RENOVO algorithm: Comparison between full and minimal models
(A) ROC analysis: ROC curves to evaluate performances of RENOVO-F (blue line) and RENOVO-M (red line). The curves, together with the values of the AUROCs, are showed to compare the two models. The chi-square test p value of AUROC difference is also displayed.
(B) Precision-recall curves for RENOVO-F (blue line) and RENOVO-M (red line) to evaluate the precision of the models with respect to the P/LP class. AUROCs for the two curves are reported. The chi-square test p value of AUROC difference is also displayed.
(C) Negative precision-recall curves to evaluate precision on the B/LB class: results are depicted in blue for RENOVO-F and in red for RENOVO-M. AUCs are reported for both models.
(D) Distributions of computed PLS for training and test variants for RENOVO-F (left) and RENOVO-M (right). The density plot is clearly showing a bi-modal distribution with a large separation between the two peaks, suggesting a high degree of confidence in the prediction call. Vertical lines denote the thresholds used to define RENOVO classes: blue lines define HP benign and IP benign classes and red lines HP pathogenic and IP pathogenic.

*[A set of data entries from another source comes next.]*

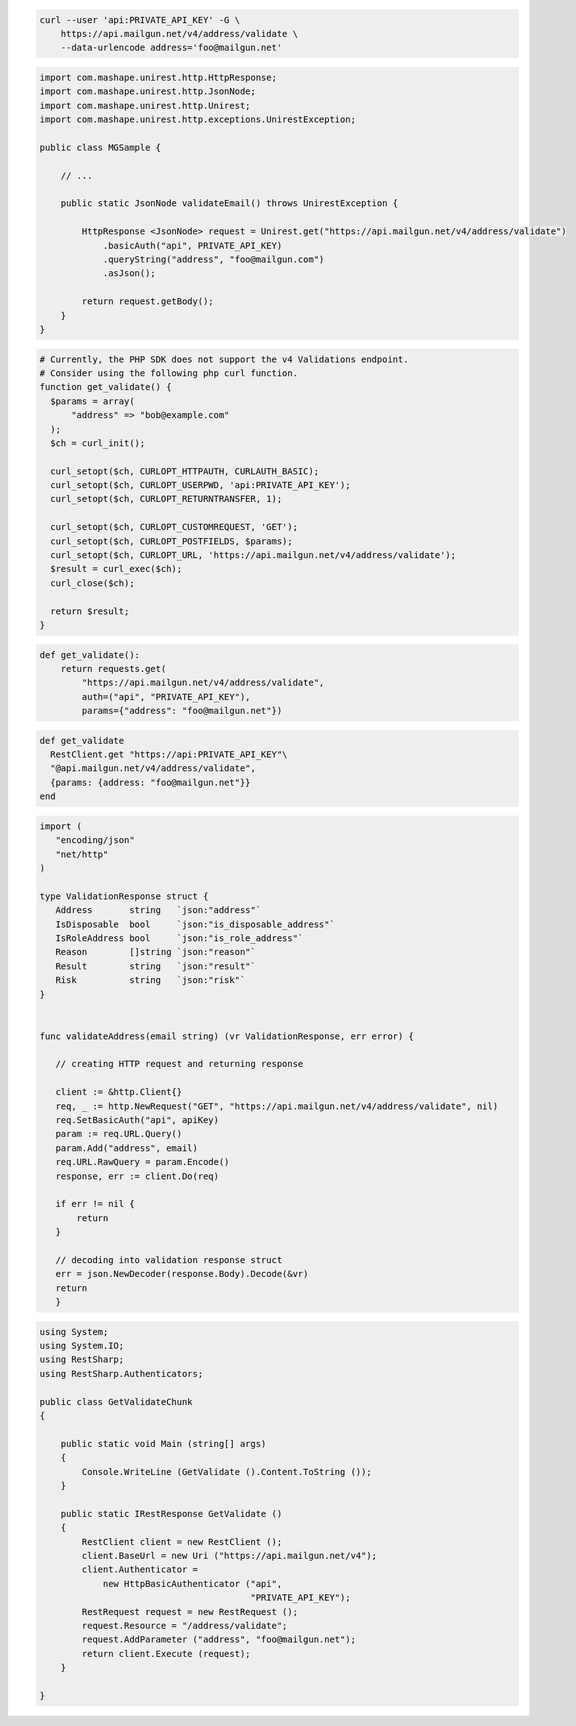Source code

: 
.. code-block:: bash

  curl --user 'api:PRIVATE_API_KEY' -G \
      https://api.mailgun.net/v4/address/validate \
      --data-urlencode address='foo@mailgun.net'

.. code-block:: java

 import com.mashape.unirest.http.HttpResponse;
 import com.mashape.unirest.http.JsonNode;
 import com.mashape.unirest.http.Unirest;
 import com.mashape.unirest.http.exceptions.UnirestException;

 public class MGSample {

     // ...

     public static JsonNode validateEmail() throws UnirestException {

         HttpResponse <JsonNode> request = Unirest.get("https://api.mailgun.net/v4/address/validate")
             .basicAuth("api", PRIVATE_API_KEY)
             .queryString("address", "foo@mailgun.com")
             .asJson();

         return request.getBody();
     }
 }

.. code-block:: php

  # Currently, the PHP SDK does not support the v4 Validations endpoint.
  # Consider using the following php curl function.
  function get_validate() {
    $params = array(
        "address" => "bob@example.com"
    );
    $ch = curl_init();

    curl_setopt($ch, CURLOPT_HTTPAUTH, CURLAUTH_BASIC);
    curl_setopt($ch, CURLOPT_USERPWD, 'api:PRIVATE_API_KEY');
    curl_setopt($ch, CURLOPT_RETURNTRANSFER, 1);

    curl_setopt($ch, CURLOPT_CUSTOMREQUEST, 'GET');
    curl_setopt($ch, CURLOPT_POSTFIELDS, $params);
    curl_setopt($ch, CURLOPT_URL, 'https://api.mailgun.net/v4/address/validate');
    $result = curl_exec($ch);
    curl_close($ch);

    return $result;
  }

.. code-block:: py

 def get_validate():
     return requests.get(
         "https://api.mailgun.net/v4/address/validate",
         auth=("api", "PRIVATE_API_KEY"),
         params={"address": "foo@mailgun.net"})

.. code-block:: rb

 def get_validate
   RestClient.get "https://api:PRIVATE_API_KEY"\
   "@api.mailgun.net/v4/address/validate",
   {params: {address: "foo@mailgun.net"}}
 end

.. code-block:: go

 import (
    "encoding/json"
    "net/http"
 )

 type ValidationResponse struct {
    Address       string   `json:"address"`
    IsDisposable  bool     `json:"is_disposable_address"`
    IsRoleAddress bool     `json:"is_role_address"`
    Reason        []string `json:"reason"`
    Result        string   `json:"result"`
    Risk          string   `json:"risk"`
 }


 func validateAddress(email string) (vr ValidationResponse, err error) {

    // creating HTTP request and returning response

    client := &http.Client{}
    req, _ := http.NewRequest("GET", "https://api.mailgun.net/v4/address/validate", nil)
    req.SetBasicAuth("api", apiKey)
    param := req.URL.Query()
    param.Add("address", email)
    req.URL.RawQuery = param.Encode()
    response, err := client.Do(req)

    if err != nil {
        return
    }

    // decoding into validation response struct
    err = json.NewDecoder(response.Body).Decode(&vr)
    return
    }

.. code-block:: csharp

 using System;
 using System.IO;
 using RestSharp;
 using RestSharp.Authenticators;

 public class GetValidateChunk
 {

     public static void Main (string[] args)
     {
         Console.WriteLine (GetValidate ().Content.ToString ());
     }

     public static IRestResponse GetValidate ()
     {
         RestClient client = new RestClient ();
         client.BaseUrl = new Uri ("https://api.mailgun.net/v4");
         client.Authenticator =
             new HttpBasicAuthenticator ("api",
                                         "PRIVATE_API_KEY");
         RestRequest request = new RestRequest ();
         request.Resource = "/address/validate";
         request.AddParameter ("address", "foo@mailgun.net");
         return client.Execute (request);
     }

 }
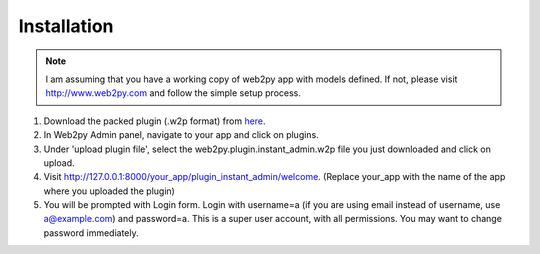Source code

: ============
Installation
============

.. note::
    I am assuming that you have a working copy of web2py app with models defined. If not, please visit http://www.web2py.com and follow the simple setup process.

#. Download the packed plugin (.w2p format) from `here <http://dl.dropbox.com/u/15448781/web2py.plugin.instant_admin.w2p>`_.

#. In Web2py Admin panel, navigate to your app and click on plugins.

#. Under 'upload plugin file', select the web2py.plugin.instant_admin.w2p file you just downloaded and click on upload.

#. Visit http://127.0.0.1:8000/your_app/plugin_instant_admin/welcome. (Replace your_app with the name of the app where you uploaded the plugin)

#. You will be prompted with Login form. Login with username=a (if you are using email instead of username, use a@example.com) and password=a. This is a super user account, with all permissions. You may want to change password immediately.


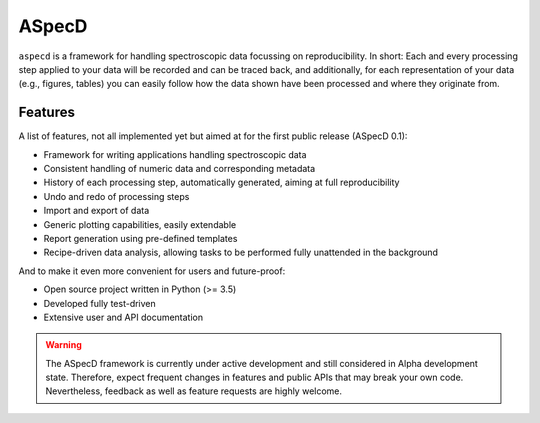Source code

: ASpecD
======

``aspecd`` is a framework for handling spectroscopic data focussing on reproducibility. In short: Each and every processing step applied to your data will be recorded and can be traced back, and additionally, for each representation of your data (e.g., figures, tables) you can easily follow how the data shown have been processed and where they originate from.


Features
--------

A list of features, not all implemented yet but aimed at for the first public release (ASpecD 0.1):

* Framework for writing applications handling spectroscopic data

* Consistent handling of numeric data and corresponding metadata

* History of each processing step, automatically generated, aiming at full reproducibility

* Undo and redo of processing steps

* Import and export of data

* Generic plotting capabilities, easily extendable

* Report generation using pre-defined templates

* Recipe-driven data analysis, allowing tasks to be performed fully unattended in the background


And to make it even more convenient for users and future-proof:

* Open source project written in Python (>= 3.5)

* Developed fully test-driven

* Extensive user and API documentation


.. warning::
  The ASpecD framework is currently under active development and still considered in Alpha development state. Therefore, expect frequent changes in features and public APIs that may break your own code. Nevertheless, feedback as well as feature requests are highly welcome.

(E) RENOVO results on ClinVar datasets: prioritization results on the training (benign and pathogenic) and test (benign and pathogenic) set for RENOVO-F. Colors follow the classification provided by RENOVO: blue shades for HP and IP benign classes, red shades for HP and IP pathogenic, and gray for LP. Bubble sizes are proportional to the fractions of variants represented.
(F) RENOVO results on ClinVar datasets: prioritization results on the training (benign and pathogenic) and test (benign and pathogenic) set for RENOVO-M. Bubble colors and sizes follow the code described in (E).
(G) Feature importance with mean SHAP values retrieved for RENOVO-F. To reduce noise, only the first 20 features are shown. The vertical gray line at 0.01 represents the threshold used to keep features in the selection step: gray dots are features below this cutoff.
(H) Feature importance with mean SHAP values retrieved for RENOVO-M are displayed. To reduce noise, only the first 20 features are shown.
(I) ROC curves obtained by RENOVO-M classification (black continuous line) and by other predictive and functional scores.
(L) Precision-recall curves obtained by RENOVO-M (black continuous line) classification and by other predictive and functional scores.